● Requirement:
Could you return every line of the material that contains the word "reveals"?

● Data for this exercise:
--*--

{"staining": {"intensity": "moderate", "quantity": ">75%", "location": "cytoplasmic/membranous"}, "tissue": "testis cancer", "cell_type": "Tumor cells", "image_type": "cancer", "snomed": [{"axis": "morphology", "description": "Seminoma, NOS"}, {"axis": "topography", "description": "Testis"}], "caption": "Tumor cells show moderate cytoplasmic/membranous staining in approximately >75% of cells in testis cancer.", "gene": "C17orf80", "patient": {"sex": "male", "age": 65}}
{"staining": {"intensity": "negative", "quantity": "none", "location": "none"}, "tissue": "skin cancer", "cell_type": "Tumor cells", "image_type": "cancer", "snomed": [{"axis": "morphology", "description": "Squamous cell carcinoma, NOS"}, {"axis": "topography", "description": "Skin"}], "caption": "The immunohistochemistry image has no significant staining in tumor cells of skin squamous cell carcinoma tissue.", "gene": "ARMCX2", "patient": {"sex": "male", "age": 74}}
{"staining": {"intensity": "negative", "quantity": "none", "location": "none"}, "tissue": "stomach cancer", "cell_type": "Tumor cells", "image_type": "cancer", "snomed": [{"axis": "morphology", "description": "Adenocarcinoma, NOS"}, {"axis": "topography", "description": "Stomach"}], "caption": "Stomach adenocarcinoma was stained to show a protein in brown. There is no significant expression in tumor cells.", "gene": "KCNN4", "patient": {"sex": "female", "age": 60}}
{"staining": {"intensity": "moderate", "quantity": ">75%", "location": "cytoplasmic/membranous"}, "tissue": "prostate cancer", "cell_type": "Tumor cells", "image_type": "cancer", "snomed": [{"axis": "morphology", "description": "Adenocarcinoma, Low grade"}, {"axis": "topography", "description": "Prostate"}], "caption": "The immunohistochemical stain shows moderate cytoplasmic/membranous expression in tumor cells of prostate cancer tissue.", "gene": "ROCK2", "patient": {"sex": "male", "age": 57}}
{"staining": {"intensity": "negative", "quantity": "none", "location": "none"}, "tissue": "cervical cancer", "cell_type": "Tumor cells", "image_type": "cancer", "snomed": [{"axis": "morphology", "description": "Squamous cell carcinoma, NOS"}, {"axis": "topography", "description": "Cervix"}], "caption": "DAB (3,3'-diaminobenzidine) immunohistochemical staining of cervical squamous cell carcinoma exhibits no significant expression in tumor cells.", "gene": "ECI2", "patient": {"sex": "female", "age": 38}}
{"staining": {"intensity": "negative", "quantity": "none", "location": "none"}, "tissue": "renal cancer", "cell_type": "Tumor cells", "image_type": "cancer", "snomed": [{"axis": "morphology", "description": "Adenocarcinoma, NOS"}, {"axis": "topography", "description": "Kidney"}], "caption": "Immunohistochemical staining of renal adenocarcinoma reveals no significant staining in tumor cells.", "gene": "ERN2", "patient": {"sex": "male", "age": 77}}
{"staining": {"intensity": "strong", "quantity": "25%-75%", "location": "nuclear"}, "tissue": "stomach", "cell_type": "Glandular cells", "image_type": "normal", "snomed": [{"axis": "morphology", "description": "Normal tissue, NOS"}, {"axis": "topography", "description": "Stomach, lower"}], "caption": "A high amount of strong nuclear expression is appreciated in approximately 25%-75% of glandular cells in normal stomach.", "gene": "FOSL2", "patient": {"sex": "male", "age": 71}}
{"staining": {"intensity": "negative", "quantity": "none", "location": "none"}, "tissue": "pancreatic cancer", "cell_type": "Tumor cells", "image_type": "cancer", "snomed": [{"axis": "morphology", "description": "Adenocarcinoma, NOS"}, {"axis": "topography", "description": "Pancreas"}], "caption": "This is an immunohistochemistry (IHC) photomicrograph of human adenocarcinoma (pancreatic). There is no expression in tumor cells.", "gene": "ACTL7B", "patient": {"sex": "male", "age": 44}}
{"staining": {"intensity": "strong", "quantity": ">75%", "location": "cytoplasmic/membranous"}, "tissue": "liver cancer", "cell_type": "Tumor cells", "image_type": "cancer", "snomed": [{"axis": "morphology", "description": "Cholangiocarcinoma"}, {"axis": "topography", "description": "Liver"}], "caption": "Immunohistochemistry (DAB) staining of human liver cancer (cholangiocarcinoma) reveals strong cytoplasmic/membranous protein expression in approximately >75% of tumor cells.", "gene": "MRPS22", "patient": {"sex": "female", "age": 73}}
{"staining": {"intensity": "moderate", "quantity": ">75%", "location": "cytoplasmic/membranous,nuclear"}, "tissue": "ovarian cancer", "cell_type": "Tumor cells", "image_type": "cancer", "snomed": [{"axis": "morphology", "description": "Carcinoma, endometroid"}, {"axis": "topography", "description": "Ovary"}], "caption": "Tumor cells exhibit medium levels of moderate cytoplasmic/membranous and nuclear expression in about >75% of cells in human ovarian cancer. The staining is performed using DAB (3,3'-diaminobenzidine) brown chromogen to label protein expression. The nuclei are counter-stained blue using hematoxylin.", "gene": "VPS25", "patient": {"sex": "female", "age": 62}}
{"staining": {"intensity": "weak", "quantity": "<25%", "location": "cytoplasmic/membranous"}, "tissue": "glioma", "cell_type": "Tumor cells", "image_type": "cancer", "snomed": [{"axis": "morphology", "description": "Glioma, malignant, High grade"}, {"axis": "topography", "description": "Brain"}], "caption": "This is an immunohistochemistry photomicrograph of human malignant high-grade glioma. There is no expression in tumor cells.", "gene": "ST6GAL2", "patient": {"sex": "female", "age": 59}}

--*--

● Solution for this exercise:
{"staining": {"intensity": "negative", "quantity": "none", "location": "none"}, "tissue": "renal cancer", "cell_type": "Tumor cells", "image_type": "cancer", "snomed": [{"axis": "morphology", "description": "Adenocarcinoma, NOS"}, {"axis": "topography", "description": "Kidney"}], "caption": "Immunohistochemical staining of renal adenocarcinoma reveals no significant staining in tumor cells.", "gene": "ERN2", "patient": {"sex": "male", "age": 77}}
{"staining": {"intensity": "strong", "quantity": ">75%", "location": "cytoplasmic/membranous"}, "tissue": "liver cancer", "cell_type": "Tumor cells", "image_type": "cancer", "snomed": [{"axis": "morphology", "description": "Cholangiocarcinoma"}, {"axis": "topography", "description": "Liver"}], "caption": "Immunohistochemistry (DAB) staining of human liver cancer (cholangiocarcinoma) reveals strong cytoplasmic/membranous protein expression in approximately >75% of tumor cells.", "gene": "MRPS22", "patient": {"sex": "female", "age": 73}}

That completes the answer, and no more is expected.